**TASK DETAILS**
Each record must be output exactly and in full.

(Records from a data source)

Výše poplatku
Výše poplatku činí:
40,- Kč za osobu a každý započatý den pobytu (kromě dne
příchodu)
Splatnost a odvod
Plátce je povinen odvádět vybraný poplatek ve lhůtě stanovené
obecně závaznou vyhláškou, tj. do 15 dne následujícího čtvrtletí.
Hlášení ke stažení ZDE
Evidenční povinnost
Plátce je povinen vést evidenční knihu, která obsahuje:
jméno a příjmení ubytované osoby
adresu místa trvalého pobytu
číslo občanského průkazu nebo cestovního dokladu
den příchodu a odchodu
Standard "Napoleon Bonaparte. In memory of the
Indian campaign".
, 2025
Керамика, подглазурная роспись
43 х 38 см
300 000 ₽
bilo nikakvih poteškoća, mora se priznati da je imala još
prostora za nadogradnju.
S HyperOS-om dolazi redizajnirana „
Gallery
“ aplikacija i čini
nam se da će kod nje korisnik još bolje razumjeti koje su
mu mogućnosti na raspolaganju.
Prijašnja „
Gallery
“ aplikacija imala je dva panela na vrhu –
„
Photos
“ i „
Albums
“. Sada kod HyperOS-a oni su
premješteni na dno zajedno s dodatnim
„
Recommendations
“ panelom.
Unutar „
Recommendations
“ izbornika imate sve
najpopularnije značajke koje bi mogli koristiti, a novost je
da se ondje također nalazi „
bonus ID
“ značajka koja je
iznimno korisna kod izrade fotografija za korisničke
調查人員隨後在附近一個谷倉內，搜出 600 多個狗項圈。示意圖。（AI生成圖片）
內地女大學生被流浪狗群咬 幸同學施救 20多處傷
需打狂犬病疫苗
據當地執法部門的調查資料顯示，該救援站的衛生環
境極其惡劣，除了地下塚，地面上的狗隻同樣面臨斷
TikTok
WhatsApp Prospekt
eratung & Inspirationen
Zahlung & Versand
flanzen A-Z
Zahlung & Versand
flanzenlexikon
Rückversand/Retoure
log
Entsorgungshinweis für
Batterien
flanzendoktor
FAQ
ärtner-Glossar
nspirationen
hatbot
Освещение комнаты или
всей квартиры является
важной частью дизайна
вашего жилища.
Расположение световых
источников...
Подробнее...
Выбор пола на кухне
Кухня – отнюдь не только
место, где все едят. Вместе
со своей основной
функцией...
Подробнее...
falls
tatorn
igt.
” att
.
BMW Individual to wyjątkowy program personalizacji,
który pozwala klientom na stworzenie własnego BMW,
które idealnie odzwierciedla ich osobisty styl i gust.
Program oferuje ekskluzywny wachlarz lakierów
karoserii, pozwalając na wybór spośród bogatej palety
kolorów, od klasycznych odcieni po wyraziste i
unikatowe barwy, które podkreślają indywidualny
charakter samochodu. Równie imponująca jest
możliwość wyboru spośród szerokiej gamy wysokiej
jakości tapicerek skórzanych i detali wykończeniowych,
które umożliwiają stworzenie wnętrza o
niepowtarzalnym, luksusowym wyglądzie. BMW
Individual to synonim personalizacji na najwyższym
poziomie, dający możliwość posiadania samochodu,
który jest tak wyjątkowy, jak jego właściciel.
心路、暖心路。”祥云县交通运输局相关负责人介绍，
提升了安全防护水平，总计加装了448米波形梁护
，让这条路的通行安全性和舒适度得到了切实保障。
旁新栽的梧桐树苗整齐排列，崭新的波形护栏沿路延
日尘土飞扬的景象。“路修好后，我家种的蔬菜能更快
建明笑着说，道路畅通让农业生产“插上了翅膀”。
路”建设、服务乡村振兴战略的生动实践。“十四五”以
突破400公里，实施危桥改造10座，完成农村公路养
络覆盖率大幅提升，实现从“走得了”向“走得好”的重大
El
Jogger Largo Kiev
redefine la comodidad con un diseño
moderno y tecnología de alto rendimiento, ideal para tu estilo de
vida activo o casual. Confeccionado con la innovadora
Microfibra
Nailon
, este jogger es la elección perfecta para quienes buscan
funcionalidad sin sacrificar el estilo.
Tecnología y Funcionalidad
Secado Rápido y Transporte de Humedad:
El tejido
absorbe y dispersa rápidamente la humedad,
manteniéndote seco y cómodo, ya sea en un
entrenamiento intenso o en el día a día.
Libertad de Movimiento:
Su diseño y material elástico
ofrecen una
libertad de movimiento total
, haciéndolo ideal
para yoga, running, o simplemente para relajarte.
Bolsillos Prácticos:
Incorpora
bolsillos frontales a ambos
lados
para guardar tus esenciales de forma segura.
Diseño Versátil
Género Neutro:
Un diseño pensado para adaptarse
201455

**REPLY TO THE EXERCISE**
Výše poplatku
Výše poplatku činí:
40,- Kč za osobu a každý započatý den pobytu (kromě dne
příchodu)
Splatnost a odvod
Plátce je povinen odvádět vybraný poplatek ve lhůtě stanovené
obecně závaznou vyhláškou, tj. do 15 dne následujícího čtvrtletí.
Hlášení ke stažení ZDE
Evidenční povinnost
Plátce je povinen vést evidenční knihu, která obsahuje:
jméno a příjmení ubytované osoby
adresu místa trvalého pobytu
číslo občanského průkazu nebo cestovního dokladu
den příchodu a odchodu
Standard "Napoleon Bonaparte. In memory of the
Indian campaign".
, 2025
Керамика, подглазурная роспись
43 х 38 см
300 000 ₽
bilo nikakvih poteškoća, mora se priznati da je imala još
prostora za nadogradnju.
S HyperOS-om dolazi redizajnirana „
Gallery
“ aplikacija i čini
nam se da će kod nje korisnik još bolje razumjeti koje su
mu mogućnosti na raspolaganju.
Prijašnja „
Gallery
“ aplikacija imala je dva panela na vrhu –
„
Photos
“ i „
Albums
“. Sada kod HyperOS-a oni su
premješteni na dno zajedno s dodatnim
„
Recommendations
“ panelom.
Unutar „
Recommendations
“ izbornika imate sve
najpopularnije značajke koje bi mogli koristiti, a novost je
da se ondje također nalazi „
bonus ID
“ značajka koja je
iznimno korisna kod izrade fotografija za korisničke
調查人員隨後在附近一個谷倉內，搜出 600 多個狗項圈。示意圖。（AI生成圖片）
內地女大學生被流浪狗群咬 幸同學施救 20多處傷
需打狂犬病疫苗
據當地執法部門的調查資料顯示，該救援站的衛生環
境極其惡劣，除了地下塚，地面上的狗隻同樣面臨斷
TikTok
WhatsApp Prospekt
eratung & Inspirationen
Zahlung & Versand
flanzen A-Z
Zahlung & Versand
flanzenlexikon
Rückversand/Retoure
log
Entsorgungshinweis für
Batterien
flanzendoktor
FAQ
ärtner-Glossar
nspirationen
hatbot
Освещение комнаты или
всей квартиры является
важной частью дизайна
вашего жилища.
Расположение световых
источников...
Подробнее...
Выбор пола на кухне
Кухня – отнюдь не только
место, где все едят. Вместе
со своей основной
функцией...
Подробнее...
falls
tatorn
igt.
” att
.
BMW Individual to wyjątkowy program personalizacji,
który pozwala klientom na stworzenie własnego BMW,
które idealnie odzwierciedla ich osobisty styl i gust.
Program oferuje ekskluzywny wachlarz lakierów
karoserii, pozwalając na wybór spośród bogatej palety
kolorów, od klasycznych odcieni po wyraziste i
unikatowe barwy, które podkreślają indywidualny
charakter samochodu. Równie imponująca jest
możliwość wyboru spośród szerokiej gamy wysokiej
jakości tapicerek skórzanych i detali wykończeniowych,
które umożliwiają stworzenie wnętrza o
niepowtarzalnym, luksusowym wyglądzie. BMW
Individual to synonim personalizacji na najwyższym
poziomie, dający możliwość posiadania samochodu,
który jest tak wyjątkowy, jak jego właściciel.
心路、暖心路。”祥云县交通运输局相关负责人介绍，
提升了安全防护水平，总计加装了448米波形梁护
，让这条路的通行安全性和舒适度得到了切实保障。
旁新栽的梧桐树苗整齐排列，崭新的波形护栏沿路延
日尘土飞扬的景象。“路修好后，我家种的蔬菜能更快
建明笑着说，道路畅通让农业生产“插上了翅膀”。
路”建设、服务乡村振兴战略的生动实践。“十四五”以
突破400公里，实施危桥改造10座，完成农村公路养
络覆盖率大幅提升，实现从“走得了”向“走得好”的重大
El
Jogger Largo Kiev
redefine la comodidad con un diseño
moderno y tecnología de alto rendimiento, ideal para tu estilo de
vida activo o casual. Confeccionado con la innovadora
Microfibra
Nailon
, este jogger es la elección perfecta para quienes buscan
funcionalidad sin sacrificar el estilo.
Tecnología y Funcionalidad
Secado Rápido y Transporte de Humedad:
El tejido
absorbe y dispersa rápidamente la humedad,
manteniéndote seco y cómodo, ya sea en un
entrenamiento intenso o en el día a día.
Libertad de Movimiento:
Su diseño y material elástico
ofrecen una
libertad de movimiento total
, haciéndolo ideal
para yoga, running, o simplemente para relajarte.
Bolsillos Prácticos:
Incorpora
bolsillos frontales a ambos
lados
para guardar tus esenciales de forma segura.
Diseño Versátil
Género Neutro:
Un diseño pensado para adaptarse
201455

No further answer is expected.